# [Aim of the task]
Your answer must be every line of the data that contains "note".

# [Data provided]
*** Begin section ***

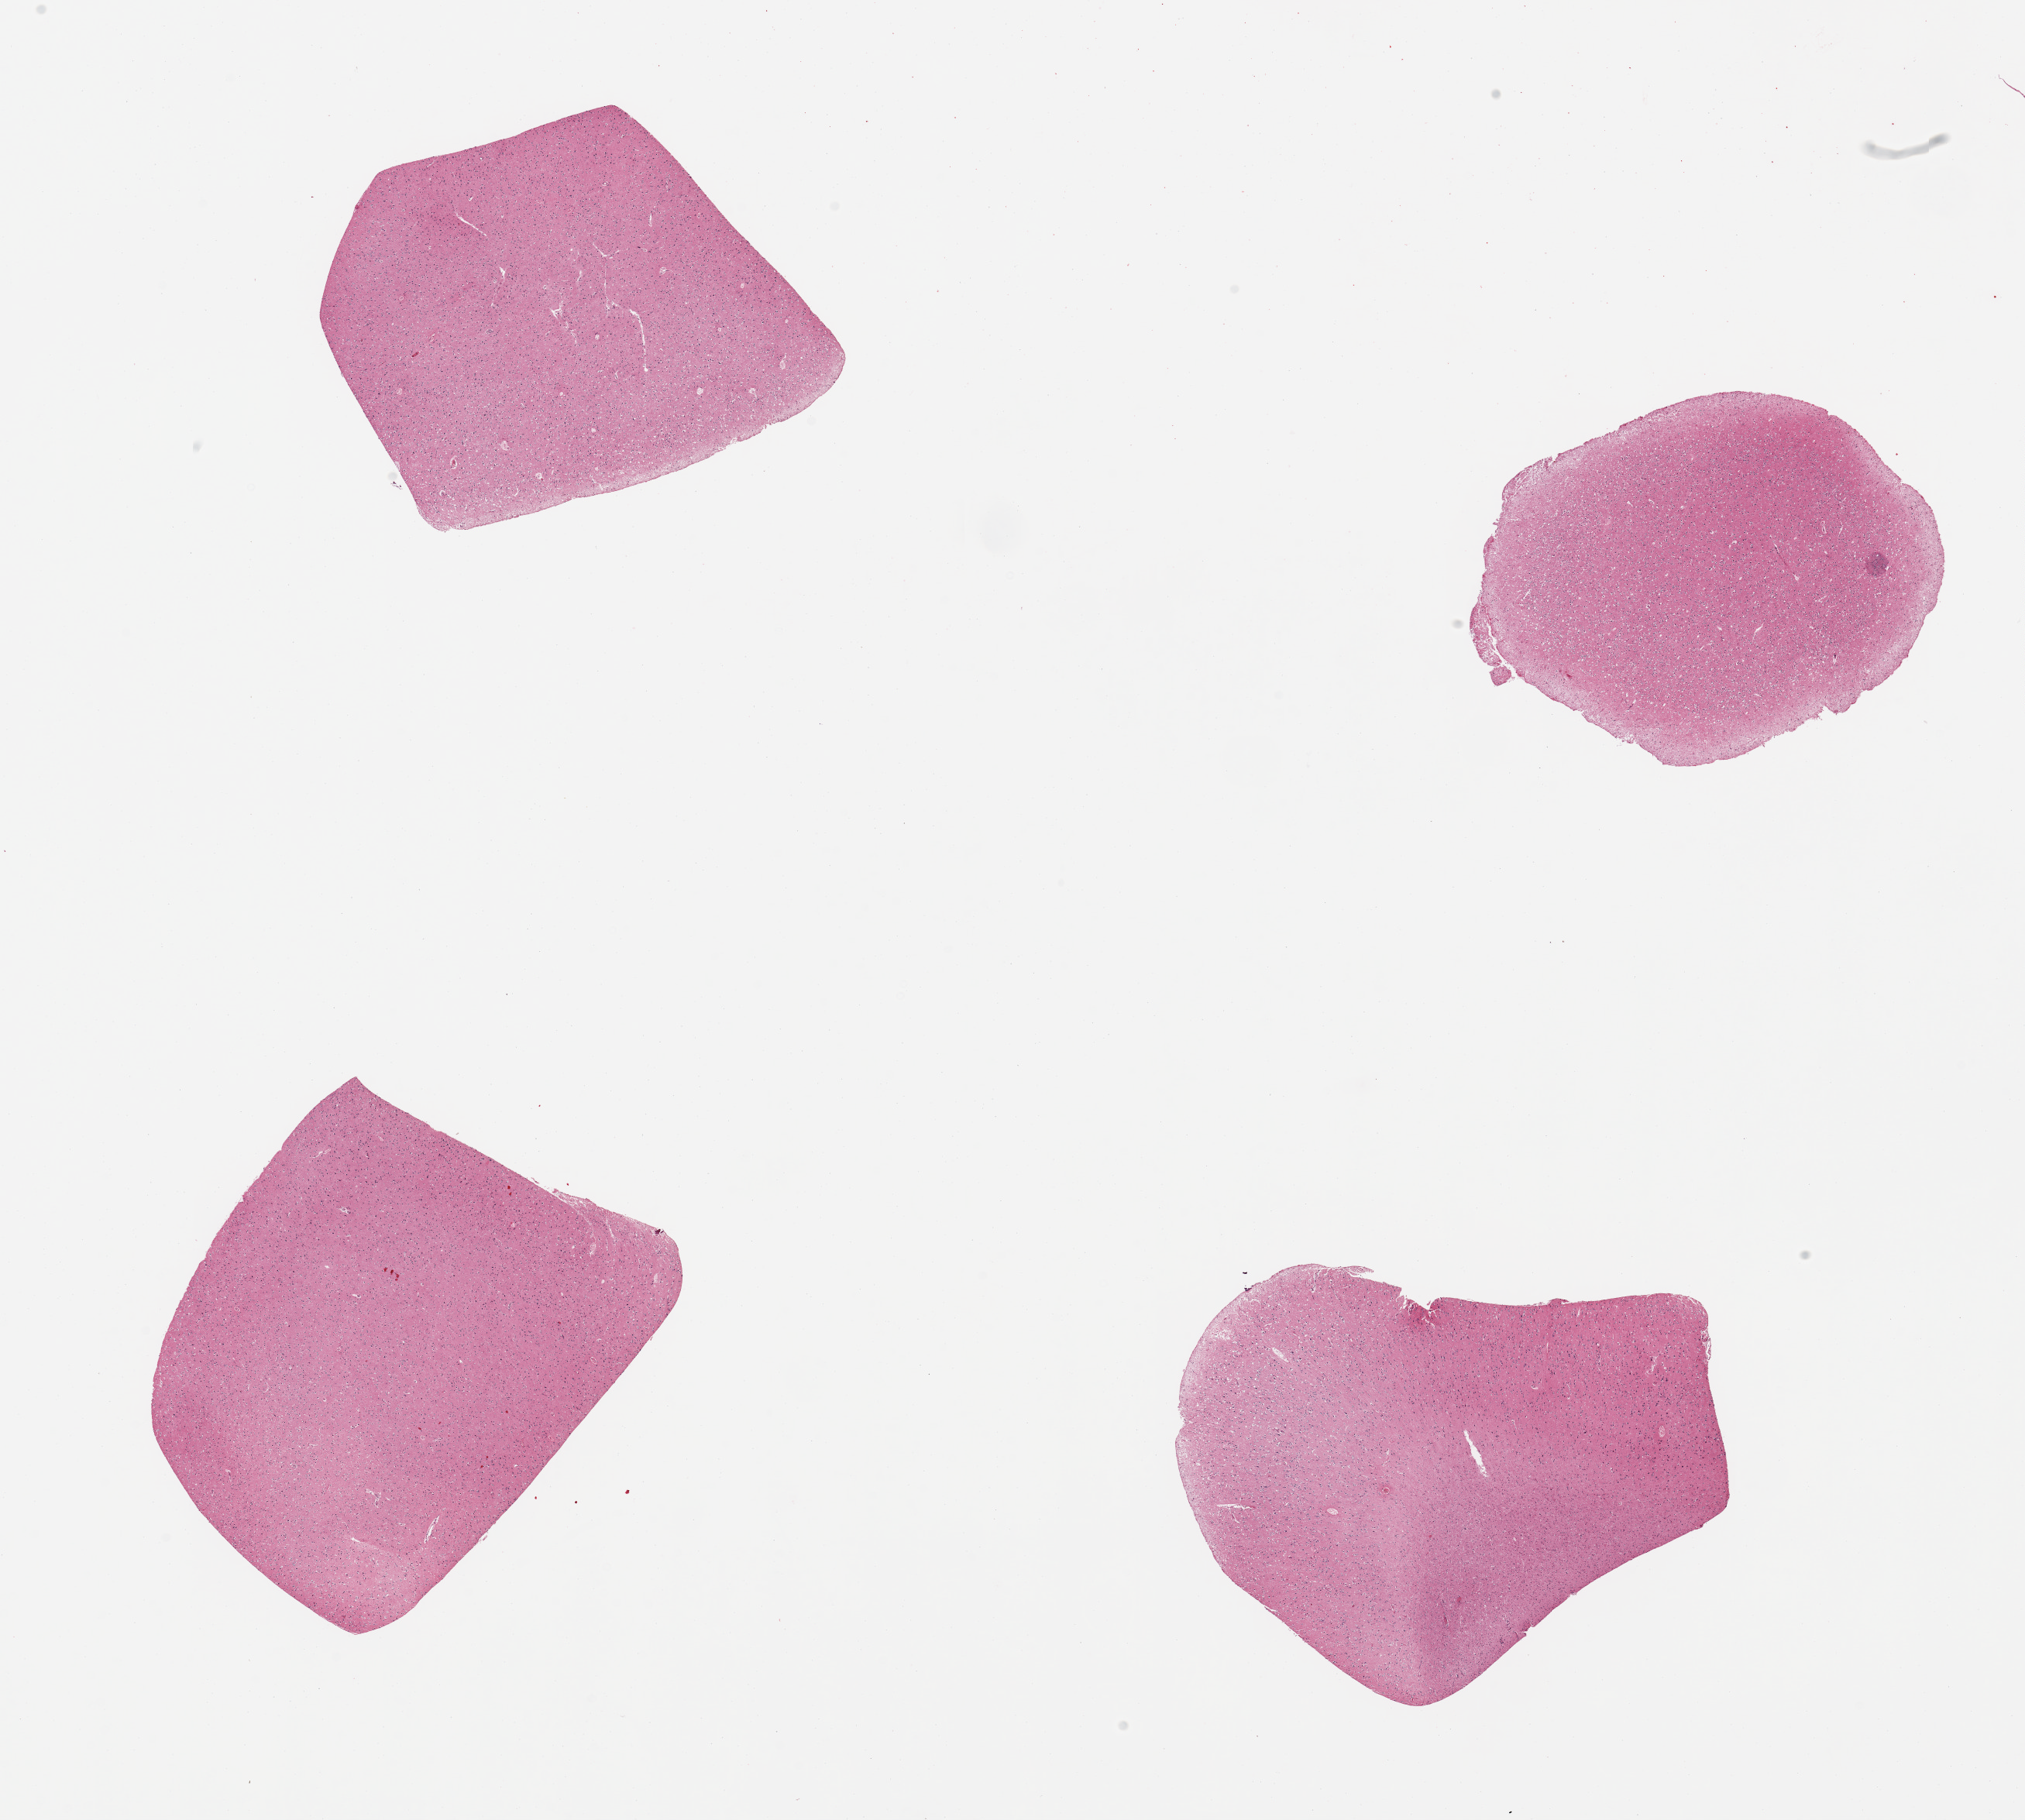
H&E whole-slide image — whole scanned area (about 20.7 x 18.6 mm, acquisition: 20x scan) shown as a low-resolution overview. PAXgene-fixed, paraffin-embedded tissue. Target tissue: cerebral cortex. Tissue donor sample. Male donor.
Review note (as recorded): 4 pieces.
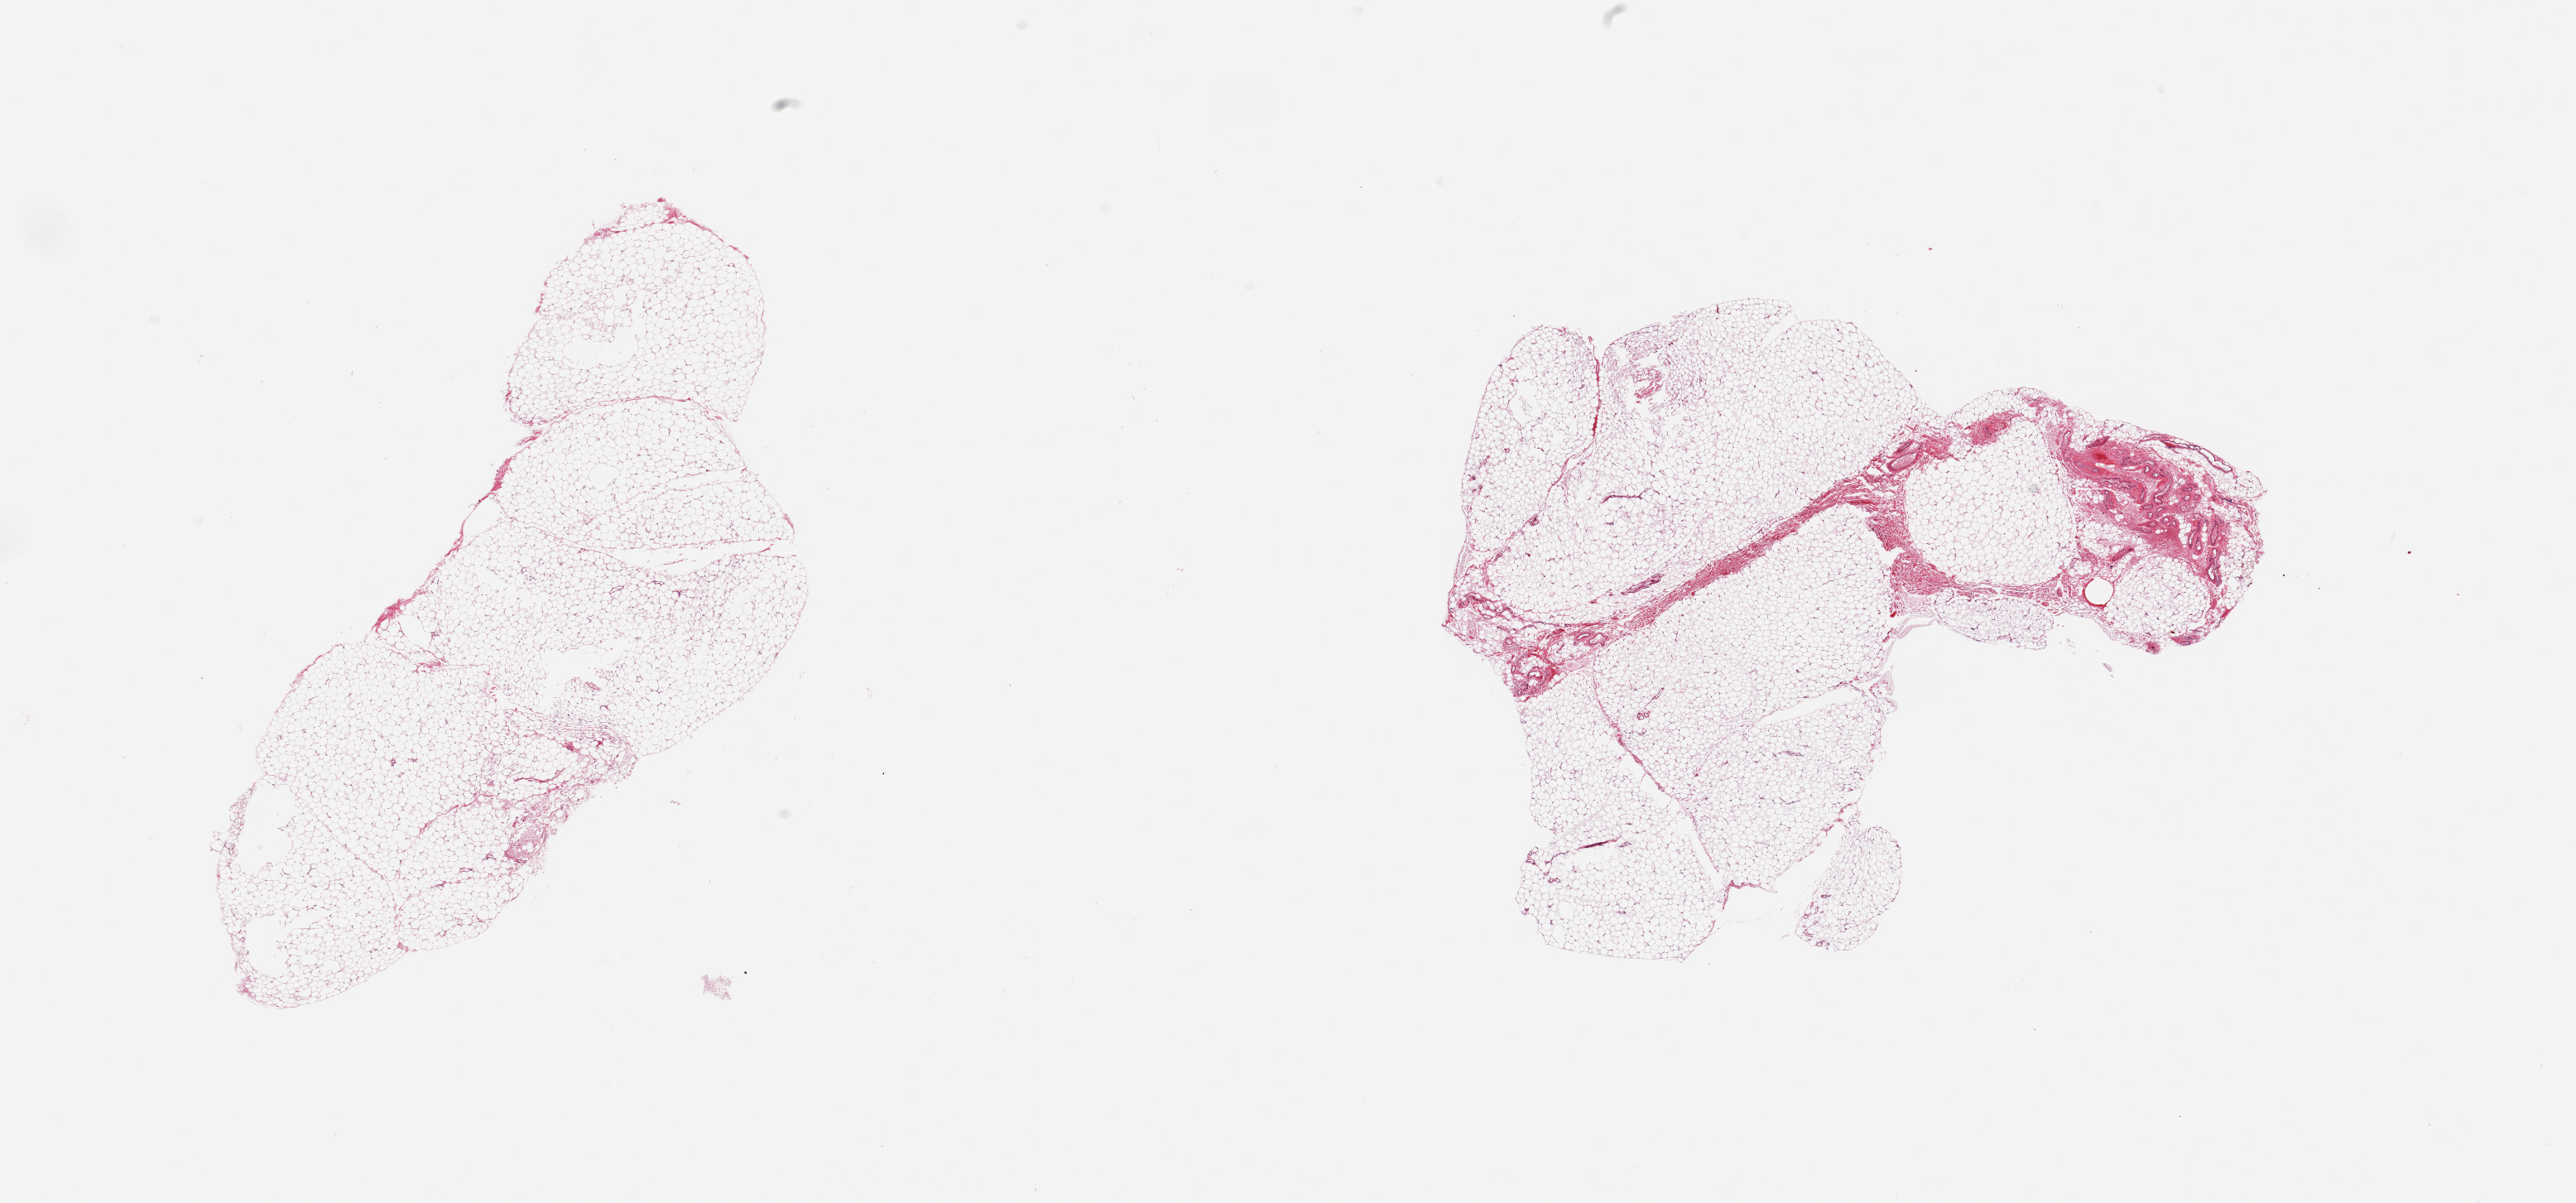
Haematoxylin and eosin whole-slide image — shown as a low-resolution overview of the whole scanned area (about 24.6 x 11.5 mm), PAXgene-fixed paraffin-embedded (PFPE) section, sampled site (target tissue): omentum, tissue donor sample. Donor sex: male.
- pathologist's review note for this sample: 2 pieces, ~5-10% fascia/vascular elements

*** End section ***

# [Solution for this exercise]
Review note (as recorded): 4 pieces.
- pathologist's review note for this sample: 2 pieces, ~5-10% fascia/vascular elements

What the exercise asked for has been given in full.